Розмерта проводит рукой по лицу, словно снимая с него сеть мелких морщинок или невидимую паутину.
— Обычно да. Но я сегодня очень устала. Делай, как говорю.
Билл послушно выполняет приказание. Пламя в очаге на мгновенье вспыхивает, будто принимая жертву. Вторую монетку он не глядя бросает в низкий сосуд с орнаментом из рогатых голов.
— Хороший выбор, мальчик. — Розмерта достаёт из волос сухую веточку и протягивает её Биллу. — Положи это под подушку сегодня ночью.
Билл не помнит, как Розмерта провожает его к выходу, как закрывает за ним дверь. Он приходит в себя только на пороге Норы. За его спиной медленно смыкается пространство.
«Значит, я аппарировал».
Билл прижимает к губам веточку незнакомого растения в надежде уловить его запах. И тут же отдёргивает её.
«Глупости! Не хватало ещё!» — бормочет он, тихонько поднимаясь в свою комнату. «Нужно было выбросить эту дрянь!» — говорит он, бережно засовывая веточку под подушку. «Я как маленький ребёнок, какое во всём этом может быть волшебство!» — повторяет он, при свете палочки жуя холодные пирожки, заботливо оставленные мамой возле кровати. «Ничего же ведь не приснится», — шепчет он, засыпая.
«Ничего».
***
Я выпроваживаю последнего посетителя, протираю столы, ополаскиваю под краном кружки. Я делаю это машинально — привыкла за столько лет. Точно так же машинально я делаю всё остальное.
Делала. Так будет точнее.
Прежний хозяин «Трёх мётел» немало удивился, когда увидел меня на пороге. Но мне было совсем некуда идти. Захват тела девятнадцатилетней бродяжки дался мне огромным трудом, и я боялась, что у меня не хватит сил долго удерживаться в нём. Девчонка была сумасшедшей, но это ничего не меняло.
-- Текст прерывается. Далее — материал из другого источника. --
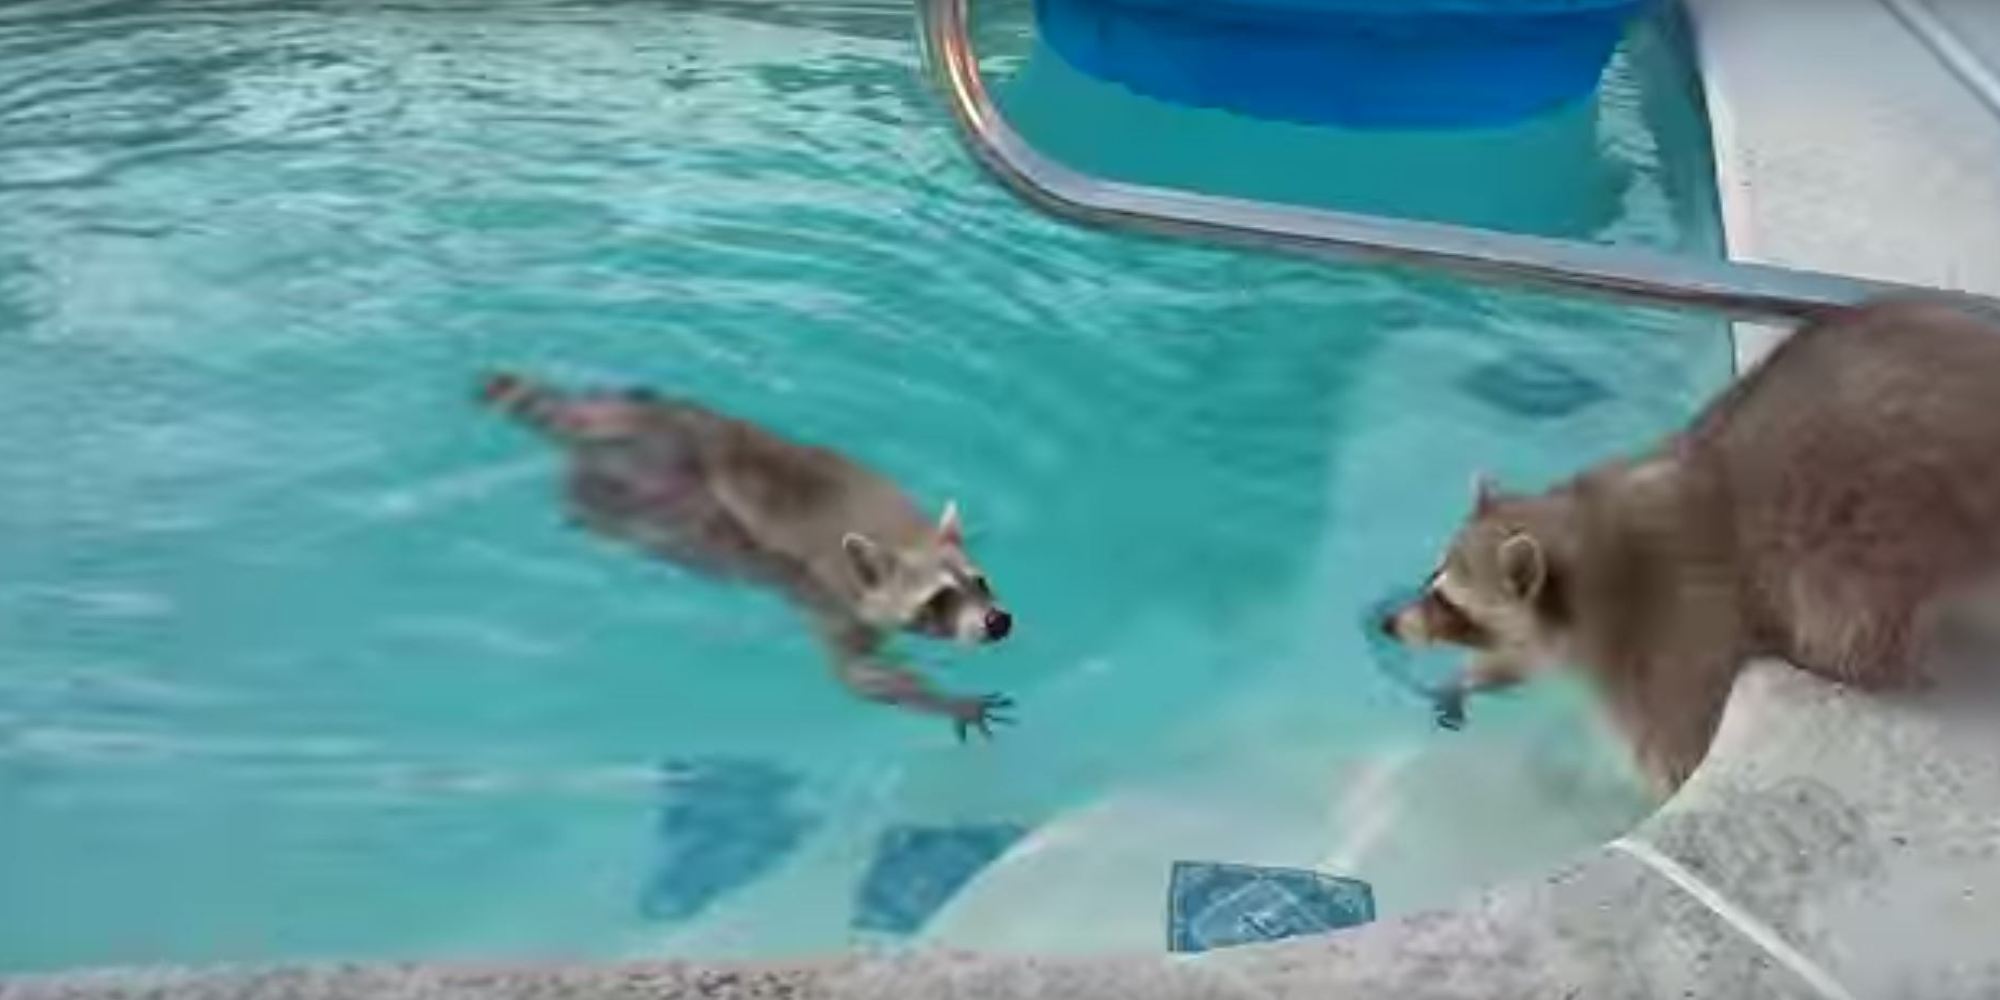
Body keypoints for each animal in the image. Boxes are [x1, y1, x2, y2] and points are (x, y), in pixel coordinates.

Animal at [482, 373, 1014, 739]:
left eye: (980, 582)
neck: (904, 537)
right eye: (939, 598)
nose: (997, 621)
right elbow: (861, 677)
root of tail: (599, 421)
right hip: (631, 491)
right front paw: (948, 702)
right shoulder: (830, 595)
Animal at [1381, 299, 2000, 795]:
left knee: (1850, 617)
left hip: (1885, 538)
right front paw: (1470, 679)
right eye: (1433, 580)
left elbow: (1676, 748)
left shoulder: (1674, 629)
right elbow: (1521, 657)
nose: (1386, 624)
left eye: (1451, 603)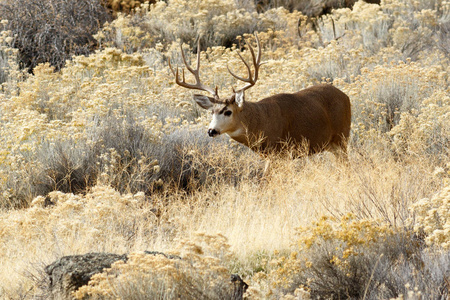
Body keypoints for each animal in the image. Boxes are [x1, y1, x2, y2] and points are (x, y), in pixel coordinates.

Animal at [169, 33, 352, 161]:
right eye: (212, 112)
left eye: (228, 111)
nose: (211, 131)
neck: (260, 122)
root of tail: (346, 96)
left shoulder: (280, 152)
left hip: (342, 138)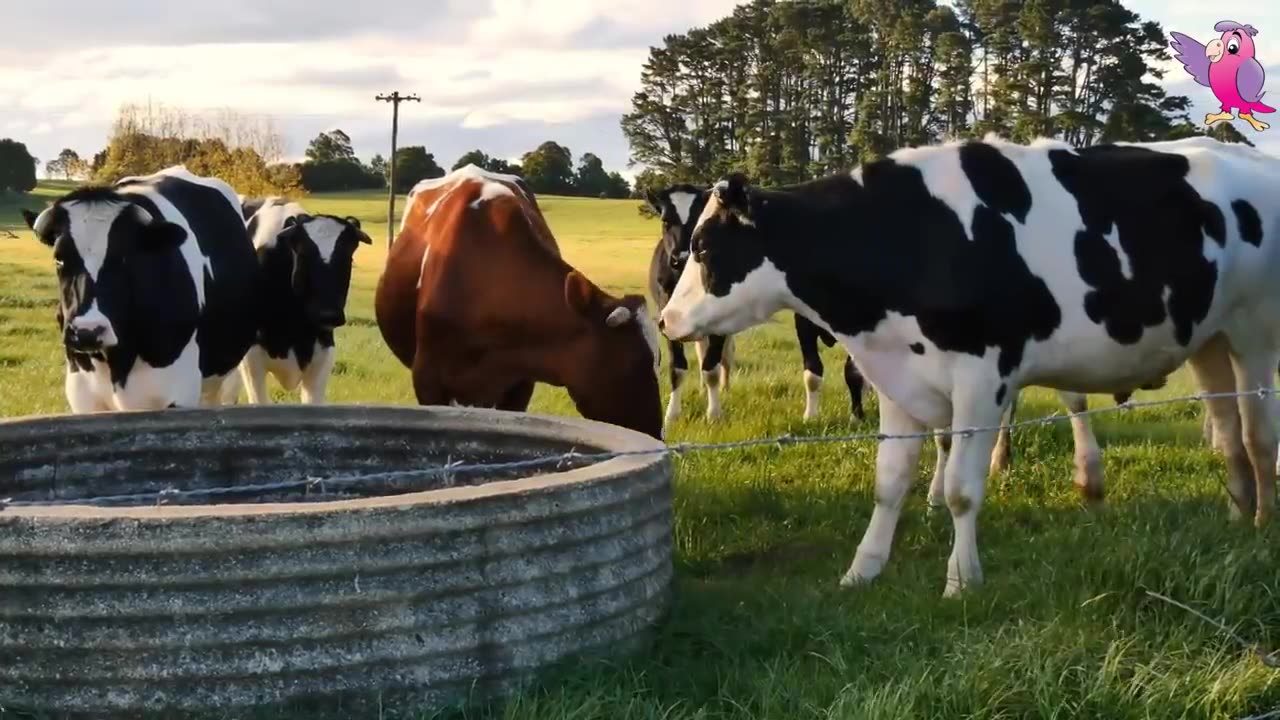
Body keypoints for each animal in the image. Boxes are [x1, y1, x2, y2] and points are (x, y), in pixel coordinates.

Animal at [20, 163, 257, 409]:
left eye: (125, 257)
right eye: (59, 259)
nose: (87, 332)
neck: (119, 359)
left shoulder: (177, 391)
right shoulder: (83, 393)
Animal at [645, 181, 865, 425]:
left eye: (697, 220)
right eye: (666, 220)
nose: (682, 257)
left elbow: (852, 371)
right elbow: (678, 368)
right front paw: (672, 415)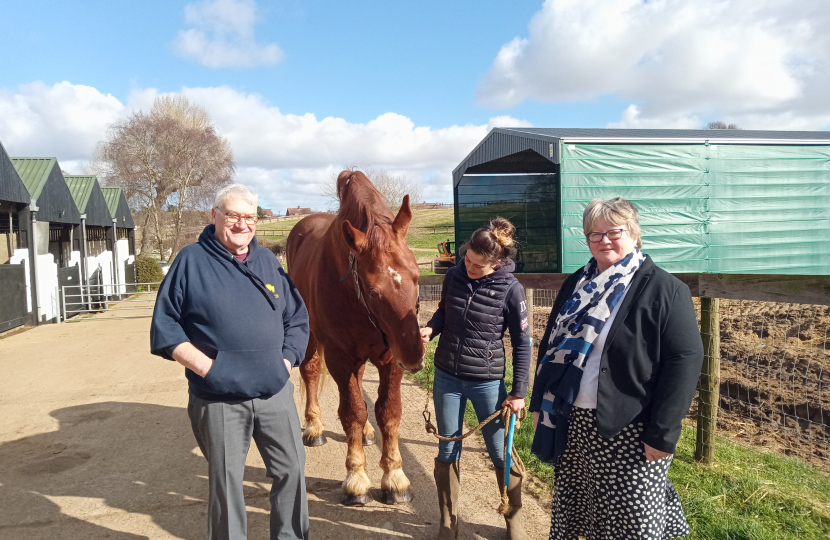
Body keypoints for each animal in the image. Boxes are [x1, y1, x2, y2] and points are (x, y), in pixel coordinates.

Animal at [288, 171, 428, 504]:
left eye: (417, 277)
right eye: (374, 291)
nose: (414, 356)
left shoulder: (390, 360)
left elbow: (388, 412)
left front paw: (395, 477)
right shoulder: (340, 359)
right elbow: (352, 412)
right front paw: (356, 478)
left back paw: (365, 433)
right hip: (312, 340)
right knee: (310, 371)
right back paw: (314, 427)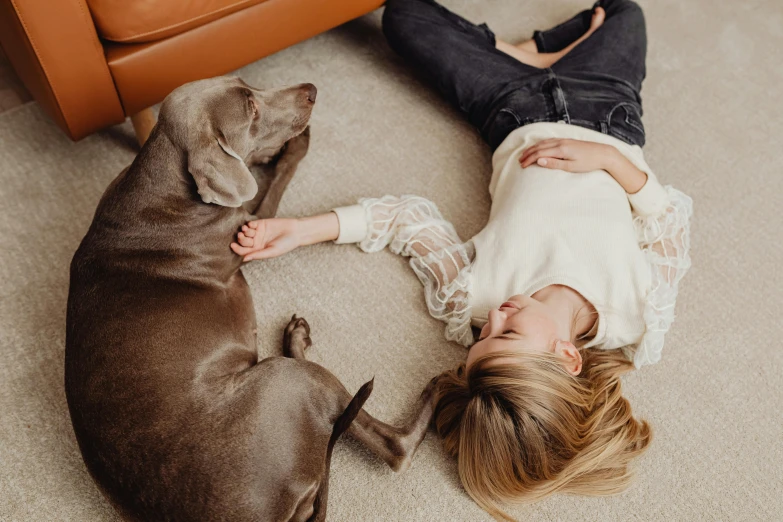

Первое время в «Трёх мётлах» я питалась случайными крохами: волнениями собравшихся за чашкой чая домохозяек (“Боже, помоги, только бы тесто поднялось!»), ничего не значащими суевериями (“Присядем на дорожку!»), студенческими приметами («А я такой перед СОВ положил в каждый ботинок по монете, шнурки не завязывал… и получил 10 баллов, представляете!»). Я чувствовала, что вот-вот вернусь обратно в ничто, каждый вдох давался мне с большим трудом. Но мой хозяин оказался премерзким типом. Именно это меня и спасло.
Через несколько дней он предложил мне с ним переспать. Мол, кров и еда, а также доброе отношение… «Доброе отношение» — он так и сказал, прижав меня к кухонному столу и шаря волосатой ручищей у меня под юбкой.
Я легко вырвалась и улыбнулась ему самой обольстительной из своих улыбок:
— Мне не нужна доброта, я нуждаюсь в щедром мужчине.
Он ожидал от меня чего угодно: сопротивления, покорности, ненависти, — но не такого явного согласия.
— Хочешь новые бусы? Сласти? Красивое платье?
Я развязала тесёмки блузки, и льняная ткань скользнула вниз по плечам, почти обнажив грудь. Он нервно сглотнул, его небритое, дряблое лицо покраснело.
— Что ты хочешь?
— Брось в огонь деньги. Ту сумму, которой я, по твоему мнению, достойна.
Я повела плечами. Блузка скользнула мне на пояс. Внимательно глядя ему в глаза, я положила свои ладони на грудь, нежно поглаживая соски и словно играя с ними.